# Problem details
Return the run of lines below that opens with the line containing "staining of colorectal" and closes with the line containing "image of adenocarcinoma", keeping each one exact.
======== Material for this exercise ========
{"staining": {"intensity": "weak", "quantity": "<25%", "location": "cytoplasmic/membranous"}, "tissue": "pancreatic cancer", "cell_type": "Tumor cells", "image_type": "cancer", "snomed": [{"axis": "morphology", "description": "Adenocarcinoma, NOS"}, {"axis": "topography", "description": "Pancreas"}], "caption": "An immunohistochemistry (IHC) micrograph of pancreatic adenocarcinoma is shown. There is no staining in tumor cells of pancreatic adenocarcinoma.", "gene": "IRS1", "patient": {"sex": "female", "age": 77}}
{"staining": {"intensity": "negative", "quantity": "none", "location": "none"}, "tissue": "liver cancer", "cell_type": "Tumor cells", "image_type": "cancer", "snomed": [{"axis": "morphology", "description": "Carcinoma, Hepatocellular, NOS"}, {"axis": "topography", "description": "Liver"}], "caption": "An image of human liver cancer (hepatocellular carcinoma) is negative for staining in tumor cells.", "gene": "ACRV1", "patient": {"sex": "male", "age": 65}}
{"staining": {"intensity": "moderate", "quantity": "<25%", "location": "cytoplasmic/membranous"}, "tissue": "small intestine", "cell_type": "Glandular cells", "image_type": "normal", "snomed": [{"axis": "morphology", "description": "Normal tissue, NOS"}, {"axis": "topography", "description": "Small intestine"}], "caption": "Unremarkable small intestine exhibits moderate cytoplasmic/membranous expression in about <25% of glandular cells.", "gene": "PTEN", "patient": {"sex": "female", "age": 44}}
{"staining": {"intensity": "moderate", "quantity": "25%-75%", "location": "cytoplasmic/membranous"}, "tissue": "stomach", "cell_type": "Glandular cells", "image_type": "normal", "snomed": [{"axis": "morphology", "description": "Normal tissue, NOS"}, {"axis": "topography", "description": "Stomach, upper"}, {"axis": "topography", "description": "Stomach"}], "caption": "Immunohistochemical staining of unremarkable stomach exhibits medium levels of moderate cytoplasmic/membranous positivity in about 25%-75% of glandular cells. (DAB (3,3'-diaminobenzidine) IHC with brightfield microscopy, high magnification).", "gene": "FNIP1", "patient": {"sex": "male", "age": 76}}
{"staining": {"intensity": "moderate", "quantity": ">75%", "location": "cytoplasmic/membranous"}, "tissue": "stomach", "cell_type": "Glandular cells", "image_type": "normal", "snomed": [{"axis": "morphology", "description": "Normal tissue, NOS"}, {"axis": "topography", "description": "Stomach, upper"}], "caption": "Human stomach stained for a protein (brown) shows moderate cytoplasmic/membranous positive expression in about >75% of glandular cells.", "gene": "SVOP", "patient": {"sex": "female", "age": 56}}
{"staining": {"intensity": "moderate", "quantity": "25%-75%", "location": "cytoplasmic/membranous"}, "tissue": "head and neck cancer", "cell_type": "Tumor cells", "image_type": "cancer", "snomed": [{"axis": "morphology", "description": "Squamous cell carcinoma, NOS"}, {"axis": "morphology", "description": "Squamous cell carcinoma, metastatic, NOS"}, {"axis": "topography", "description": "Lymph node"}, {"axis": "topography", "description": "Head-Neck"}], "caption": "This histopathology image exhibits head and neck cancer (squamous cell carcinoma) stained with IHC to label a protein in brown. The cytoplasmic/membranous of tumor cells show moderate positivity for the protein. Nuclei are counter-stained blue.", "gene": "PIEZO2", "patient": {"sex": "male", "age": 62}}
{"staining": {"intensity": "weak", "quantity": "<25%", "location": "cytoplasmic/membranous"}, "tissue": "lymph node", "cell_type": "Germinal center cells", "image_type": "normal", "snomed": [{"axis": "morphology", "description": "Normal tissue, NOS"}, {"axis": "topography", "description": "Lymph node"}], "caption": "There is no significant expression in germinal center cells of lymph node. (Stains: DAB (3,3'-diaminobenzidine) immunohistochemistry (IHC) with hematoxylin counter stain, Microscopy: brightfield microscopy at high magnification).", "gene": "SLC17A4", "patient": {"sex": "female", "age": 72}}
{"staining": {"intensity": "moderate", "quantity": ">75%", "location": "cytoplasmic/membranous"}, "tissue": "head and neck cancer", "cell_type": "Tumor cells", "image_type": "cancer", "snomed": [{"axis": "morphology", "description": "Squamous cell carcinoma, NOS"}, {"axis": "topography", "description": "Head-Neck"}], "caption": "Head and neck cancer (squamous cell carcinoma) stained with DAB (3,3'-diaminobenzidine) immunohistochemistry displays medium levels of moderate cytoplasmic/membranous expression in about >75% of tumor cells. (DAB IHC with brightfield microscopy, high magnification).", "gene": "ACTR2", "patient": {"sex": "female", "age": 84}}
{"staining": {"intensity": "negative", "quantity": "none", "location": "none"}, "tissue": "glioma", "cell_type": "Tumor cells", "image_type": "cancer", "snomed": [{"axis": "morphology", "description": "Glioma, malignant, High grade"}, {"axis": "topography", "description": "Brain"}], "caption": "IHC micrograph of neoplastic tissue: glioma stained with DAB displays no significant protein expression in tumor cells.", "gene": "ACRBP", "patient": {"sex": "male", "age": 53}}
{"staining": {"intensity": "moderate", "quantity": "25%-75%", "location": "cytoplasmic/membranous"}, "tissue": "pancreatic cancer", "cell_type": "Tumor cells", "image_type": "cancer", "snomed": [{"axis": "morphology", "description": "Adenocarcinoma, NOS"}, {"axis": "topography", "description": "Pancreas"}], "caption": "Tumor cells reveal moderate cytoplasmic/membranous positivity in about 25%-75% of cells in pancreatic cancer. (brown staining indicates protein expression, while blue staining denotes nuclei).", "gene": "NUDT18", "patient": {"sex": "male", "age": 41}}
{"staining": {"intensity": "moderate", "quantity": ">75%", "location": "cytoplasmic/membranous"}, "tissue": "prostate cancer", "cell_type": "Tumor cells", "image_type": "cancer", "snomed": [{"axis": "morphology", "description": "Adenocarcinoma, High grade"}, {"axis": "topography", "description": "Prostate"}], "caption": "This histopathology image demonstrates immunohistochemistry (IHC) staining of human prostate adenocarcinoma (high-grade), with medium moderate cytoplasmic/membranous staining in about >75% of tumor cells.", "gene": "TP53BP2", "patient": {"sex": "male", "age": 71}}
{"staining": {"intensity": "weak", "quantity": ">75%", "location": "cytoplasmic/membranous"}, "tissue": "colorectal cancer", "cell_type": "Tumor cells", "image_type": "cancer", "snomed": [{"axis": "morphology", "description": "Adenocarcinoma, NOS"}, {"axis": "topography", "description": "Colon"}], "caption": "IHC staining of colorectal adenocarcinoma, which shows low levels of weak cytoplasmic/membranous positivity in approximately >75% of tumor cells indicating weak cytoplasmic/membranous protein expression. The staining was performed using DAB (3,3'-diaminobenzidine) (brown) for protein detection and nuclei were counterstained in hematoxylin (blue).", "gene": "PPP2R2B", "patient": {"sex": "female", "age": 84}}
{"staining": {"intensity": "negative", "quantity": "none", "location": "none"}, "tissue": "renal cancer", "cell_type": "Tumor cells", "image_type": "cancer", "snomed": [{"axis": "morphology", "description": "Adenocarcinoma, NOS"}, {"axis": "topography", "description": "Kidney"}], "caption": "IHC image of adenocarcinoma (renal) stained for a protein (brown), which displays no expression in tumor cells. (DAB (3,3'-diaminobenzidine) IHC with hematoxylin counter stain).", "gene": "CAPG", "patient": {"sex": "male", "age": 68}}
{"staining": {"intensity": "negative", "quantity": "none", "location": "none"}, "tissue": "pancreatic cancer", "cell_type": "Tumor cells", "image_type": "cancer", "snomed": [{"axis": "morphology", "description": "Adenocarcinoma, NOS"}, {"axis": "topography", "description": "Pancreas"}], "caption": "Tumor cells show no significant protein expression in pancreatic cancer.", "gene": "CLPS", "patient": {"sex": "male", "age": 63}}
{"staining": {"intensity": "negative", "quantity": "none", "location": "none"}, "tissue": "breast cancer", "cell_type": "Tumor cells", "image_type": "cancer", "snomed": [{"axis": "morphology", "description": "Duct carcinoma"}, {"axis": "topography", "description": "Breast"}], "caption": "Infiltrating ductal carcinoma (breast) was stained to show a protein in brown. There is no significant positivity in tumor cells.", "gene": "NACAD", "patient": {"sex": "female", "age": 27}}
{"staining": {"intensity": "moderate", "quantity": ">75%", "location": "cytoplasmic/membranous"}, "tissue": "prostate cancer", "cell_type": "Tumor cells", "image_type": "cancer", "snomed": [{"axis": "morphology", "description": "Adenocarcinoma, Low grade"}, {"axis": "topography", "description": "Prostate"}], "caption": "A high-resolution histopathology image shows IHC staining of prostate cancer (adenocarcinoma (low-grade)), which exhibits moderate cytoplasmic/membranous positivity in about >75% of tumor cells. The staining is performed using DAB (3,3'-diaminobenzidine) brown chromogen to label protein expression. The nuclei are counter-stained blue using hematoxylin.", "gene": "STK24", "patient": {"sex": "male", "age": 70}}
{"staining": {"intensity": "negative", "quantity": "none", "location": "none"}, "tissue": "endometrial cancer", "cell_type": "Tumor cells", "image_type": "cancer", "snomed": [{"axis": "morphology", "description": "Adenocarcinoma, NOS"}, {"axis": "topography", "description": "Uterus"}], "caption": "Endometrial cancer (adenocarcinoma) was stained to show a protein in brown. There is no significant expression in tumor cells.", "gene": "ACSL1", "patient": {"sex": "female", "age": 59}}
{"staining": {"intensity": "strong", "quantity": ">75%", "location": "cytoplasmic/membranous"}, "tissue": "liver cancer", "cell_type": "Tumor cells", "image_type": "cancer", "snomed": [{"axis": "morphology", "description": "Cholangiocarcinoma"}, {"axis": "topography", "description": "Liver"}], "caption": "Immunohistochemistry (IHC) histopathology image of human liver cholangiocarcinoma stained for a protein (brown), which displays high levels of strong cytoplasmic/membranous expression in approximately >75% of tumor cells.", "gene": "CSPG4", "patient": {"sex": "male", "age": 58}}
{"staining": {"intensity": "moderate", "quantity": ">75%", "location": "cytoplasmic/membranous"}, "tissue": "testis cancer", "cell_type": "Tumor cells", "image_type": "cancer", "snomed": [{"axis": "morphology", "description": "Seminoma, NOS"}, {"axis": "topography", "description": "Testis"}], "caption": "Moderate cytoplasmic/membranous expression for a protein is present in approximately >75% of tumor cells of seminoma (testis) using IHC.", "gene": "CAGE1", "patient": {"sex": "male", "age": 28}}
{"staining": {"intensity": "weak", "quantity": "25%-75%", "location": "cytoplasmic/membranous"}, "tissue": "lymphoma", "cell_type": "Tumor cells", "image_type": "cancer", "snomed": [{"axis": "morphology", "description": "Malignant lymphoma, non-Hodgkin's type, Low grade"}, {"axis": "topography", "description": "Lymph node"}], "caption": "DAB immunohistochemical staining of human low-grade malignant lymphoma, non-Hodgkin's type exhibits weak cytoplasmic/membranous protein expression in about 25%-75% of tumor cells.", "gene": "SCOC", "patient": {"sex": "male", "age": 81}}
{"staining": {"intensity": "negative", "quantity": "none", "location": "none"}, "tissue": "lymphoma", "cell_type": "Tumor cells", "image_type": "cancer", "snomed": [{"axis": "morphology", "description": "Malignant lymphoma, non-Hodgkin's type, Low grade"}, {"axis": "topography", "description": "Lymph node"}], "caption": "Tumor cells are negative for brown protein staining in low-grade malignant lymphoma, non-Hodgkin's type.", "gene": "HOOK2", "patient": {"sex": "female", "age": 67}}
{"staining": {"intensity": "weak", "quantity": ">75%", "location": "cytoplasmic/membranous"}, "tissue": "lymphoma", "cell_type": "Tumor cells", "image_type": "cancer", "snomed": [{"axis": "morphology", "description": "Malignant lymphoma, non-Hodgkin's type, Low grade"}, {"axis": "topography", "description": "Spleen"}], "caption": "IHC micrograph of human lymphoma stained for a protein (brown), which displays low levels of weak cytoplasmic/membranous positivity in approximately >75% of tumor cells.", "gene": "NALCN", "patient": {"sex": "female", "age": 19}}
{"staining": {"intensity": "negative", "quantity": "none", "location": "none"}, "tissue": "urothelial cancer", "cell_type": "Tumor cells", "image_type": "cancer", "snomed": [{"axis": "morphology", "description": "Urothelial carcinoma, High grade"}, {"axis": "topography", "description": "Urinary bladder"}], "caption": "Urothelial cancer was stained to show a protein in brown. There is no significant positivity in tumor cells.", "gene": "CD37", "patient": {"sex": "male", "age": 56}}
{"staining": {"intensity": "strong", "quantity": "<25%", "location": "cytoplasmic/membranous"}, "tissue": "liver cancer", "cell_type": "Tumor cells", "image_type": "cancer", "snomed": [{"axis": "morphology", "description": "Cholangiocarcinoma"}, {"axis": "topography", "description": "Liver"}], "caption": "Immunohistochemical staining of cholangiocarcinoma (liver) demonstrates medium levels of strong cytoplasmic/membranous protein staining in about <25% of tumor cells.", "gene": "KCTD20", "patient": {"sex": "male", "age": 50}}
========
# Worked solution
{"staining": {"intensity": "weak", "quantity": ">75%", "location": "cytoplasmic/membranous"}, "tissue": "colorectal cancer", "cell_type": "Tumor cells", "image_type": "cancer", "snomed": [{"axis": "morphology", "description": "Adenocarcinoma, NOS"}, {"axis": "topography", "description": "Colon"}], "caption": "IHC staining of colorectal adenocarcinoma, which shows low levels of weak cytoplasmic/membranous positivity in approximately >75% of tumor cells indicating weak cytoplasmic/membranous protein expression. The staining was performed using DAB (3,3'-diaminobenzidine) (brown) for protein detection and nuclei were counterstained in hematoxylin (blue).", "gene": "PPP2R2B", "patient": {"sex": "female", "age": 84}}
{"staining": {"intensity": "negative", "quantity": "none", "location": "none"}, "tissue": "renal cancer", "cell_type": "Tumor cells", "image_type": "cancer", "snomed": [{"axis": "morphology", "description": "Adenocarcinoma, NOS"}, {"axis": "topography", "description": "Kidney"}], "caption": "IHC image of adenocarcinoma (renal) stained for a protein (brown), which displays no expression in tumor cells. (DAB (3,3'-diaminobenzidine) IHC with hematoxylin counter stain).", "gene": "CAPG", "patient": {"sex": "male", "age": 68}}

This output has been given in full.